Could you show all lines in the entries below that contain the string "Psychology"?
● ● ● ●
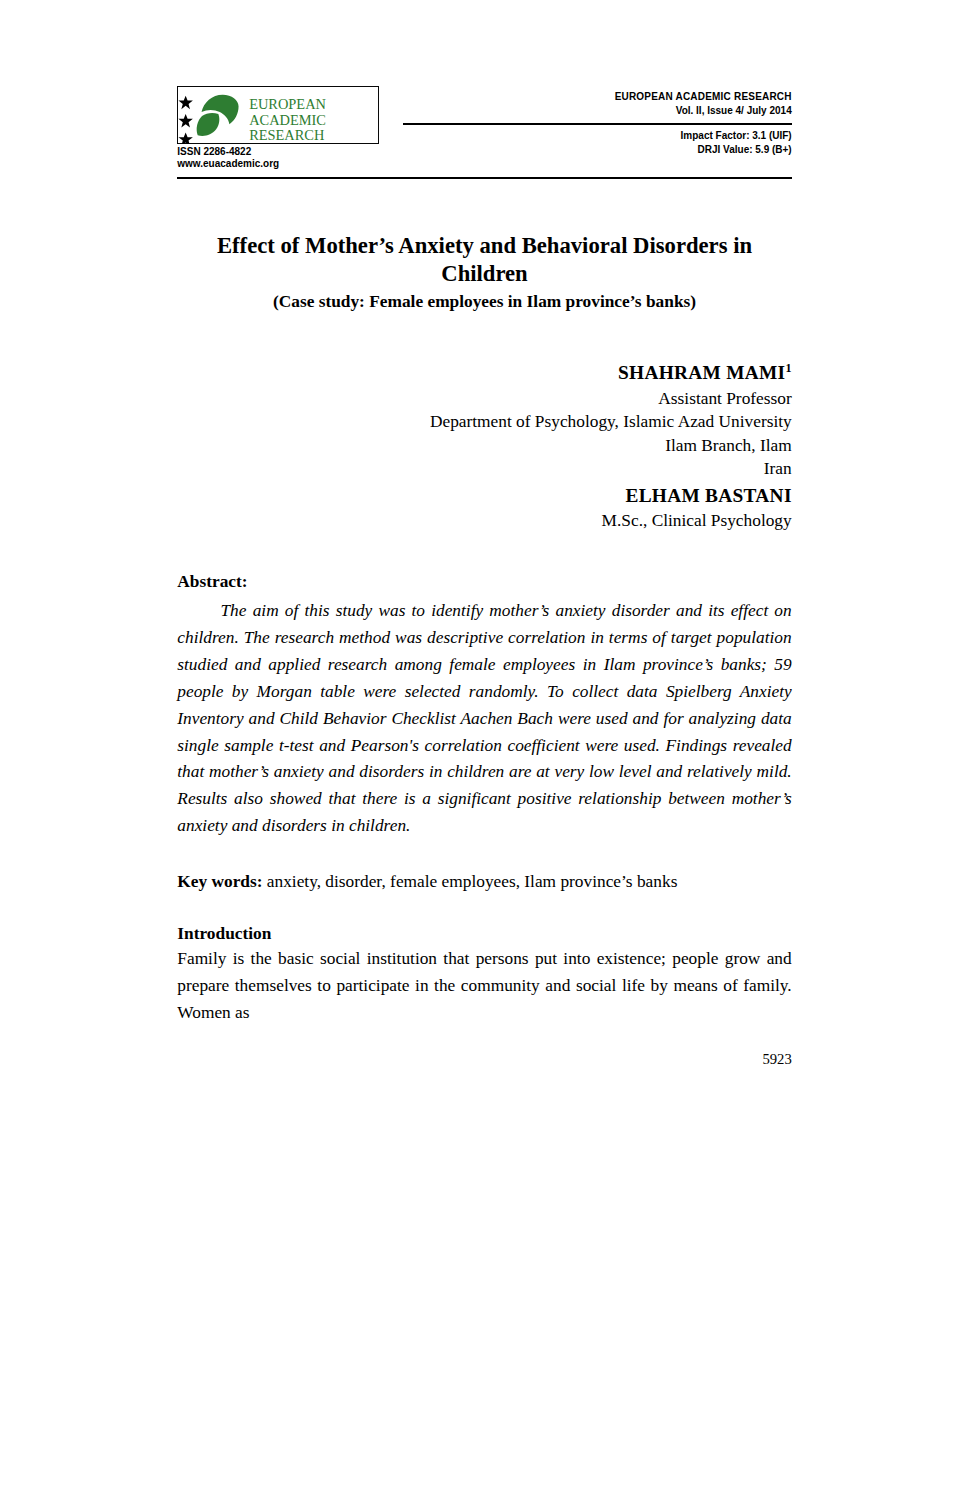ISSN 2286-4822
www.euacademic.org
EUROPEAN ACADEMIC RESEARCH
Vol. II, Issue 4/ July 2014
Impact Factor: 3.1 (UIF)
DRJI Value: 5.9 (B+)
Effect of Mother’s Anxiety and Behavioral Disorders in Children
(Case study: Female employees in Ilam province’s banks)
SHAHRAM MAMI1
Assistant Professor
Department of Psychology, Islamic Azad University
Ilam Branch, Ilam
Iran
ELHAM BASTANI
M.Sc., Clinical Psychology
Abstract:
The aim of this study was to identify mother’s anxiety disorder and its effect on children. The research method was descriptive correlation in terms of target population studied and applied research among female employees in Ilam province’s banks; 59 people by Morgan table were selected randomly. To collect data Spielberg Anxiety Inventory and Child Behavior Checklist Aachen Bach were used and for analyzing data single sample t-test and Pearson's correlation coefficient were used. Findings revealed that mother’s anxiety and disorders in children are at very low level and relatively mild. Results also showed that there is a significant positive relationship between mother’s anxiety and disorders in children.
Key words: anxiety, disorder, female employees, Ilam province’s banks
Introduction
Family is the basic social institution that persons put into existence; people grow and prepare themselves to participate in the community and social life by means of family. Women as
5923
● ● ● ●
### Response to this task
Department of Psychology, Islamic Azad University
M.Sc., Clinical Psychology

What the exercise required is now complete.